Using just a single connection in my code solved the issue. Also, re-running the script on the same database is fine even though it opens a new connection, as long as it is the only one opened in that run.

import sqlite3
from typing import List, Any

import sqlite_vss
import numpy as np

db = sqlite3.connect("bla.db")
db.enable_load_extension(True)
sqlite_vss.load(db)

print(db.execute("select vss_version()").fetchone()[0])

db.executescript("""
CREATE TABLE IF NOT EXISTS resources (
    id INTEGER PRIMARY KEY,
    url TEXT,
    title TEXT
);

CREATE TABLE IF NOT EXISTS chunks (
    id INTEGER PRIMARY KEY,
    chunk TEXT,
    embedding BLOB,
    resource_id INTEGER,
    FOREIGN KEY (resource_id) REFERENCES resources (id)
);

CREATE VIRTUAL TABLE vss_chunks USING vss0(
  chunk_embedding(10)
);

INSERT INTO resources (url, title)
  VALUES ("foo", "bar");

""")
db.execute("""
INSERT INTO chunks (chunk, embedding, resource_id)
  VALUES ("foo", ?, 1);
""", [np.zeros((1, 768), dtype=np.float32)])
db.commit()

print(db.execute("SELECT * FROM chunks").fetchall())
# Close connection and create a new one
db.close()

db = sqlite3.connect("bla.db")
db.enable_load_extension(True)
sqlite_vss.load(db)

db.execute("""
INSERT INTO vss_chunks (rowid, chunk_embedding)
  SELECT rowid, embedding
  FROM chunks;
""")
db.commit()

results = db.execute("select rowid, vector_debug(chunk_embedding), * from vss_chunks").fetchall()

print(results)

db.close()
asg017 commented 1 year ago

Thank you @MahmoudFawzyKhalil ! I can now reproduce, attempting a fix

asg017 commented 1 year ago

Smallest possible repro:

.open tmp.db
.load dist/debug/vector0
.load dist/debug/vss0

CREATE VIRTUAL TABLE vss_chunks USING vss0(
  chunk_embedding(1)
);

.open tmp.db
.load dist/debug/vector0
.load dist/debug/vss0

INSERT INTO vss_chunks (rowid, chunk_embedding)
  SELECT 2, json_array(1);

If you create a vss0 table, don't insert any data, close the connection, open a new connection, and then try to insert into the table, it segfault. This is because we only serialize the Faiss index after write transactions are commited. But if you don't insert into the table when it's first created, there's no write transaction commit, so the index never gets written.

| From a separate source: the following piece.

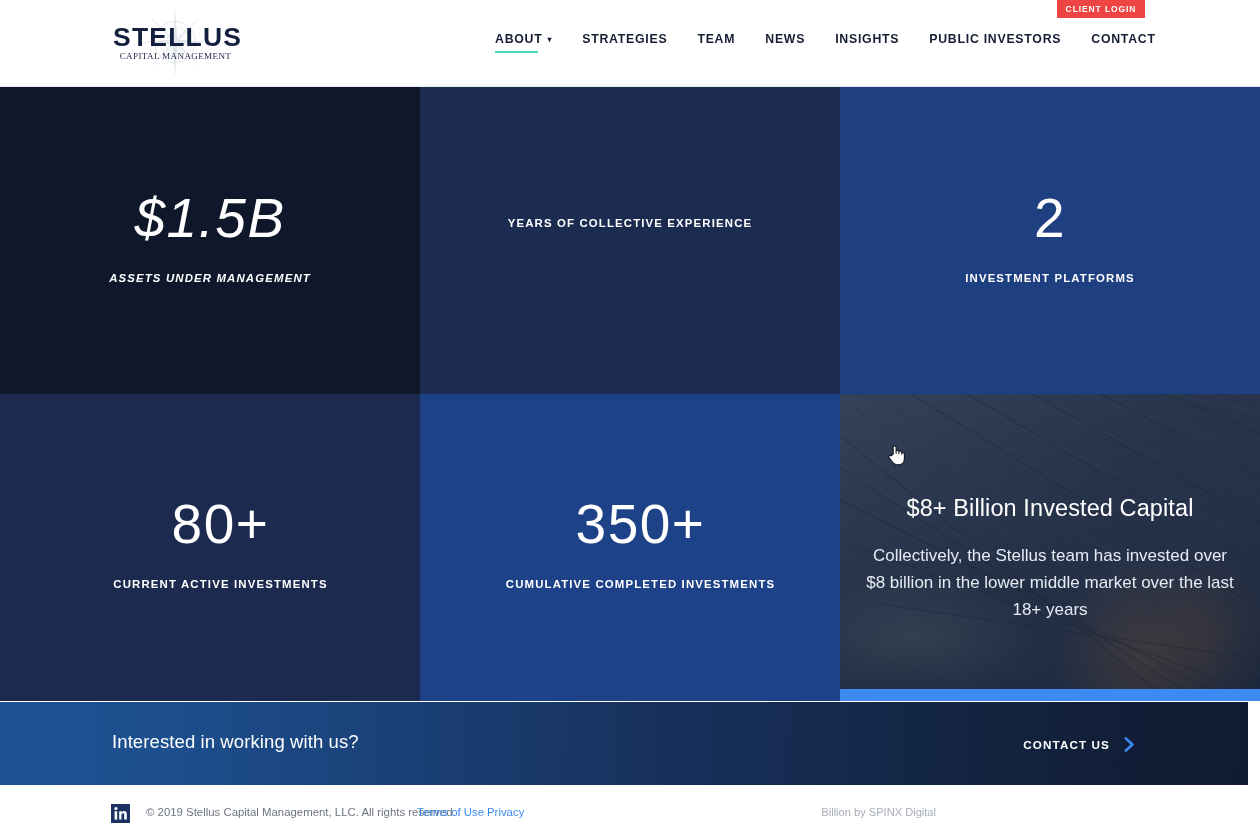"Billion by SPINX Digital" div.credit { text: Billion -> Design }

Will add a new test case and a new version bump shortly.

MahmoudFawzyKhalil commented 1 year ago

Thank you @asg017

bkono commented 1 year ago

Following for the fix as well. Was meaning to submit a bug report this week about the same behavior, noticed when I included the table setup as part of migrations in an app. Workaround (and what I did originally, which masked the issue) was to perform the table setup after seeding the database.

Looking forward to being able to remove the temporary hack around I had in place :)

asg017 commented 1 year ago

This has now been fixed in v0.0.5. The loadable extensions/python package/npm package/deno module have all been updated as well.

Will close, but please file another issue if you find anything else! Thanks for the initial report.

bkono commented 1 year ago

Confirmed working for my use case. Thanks!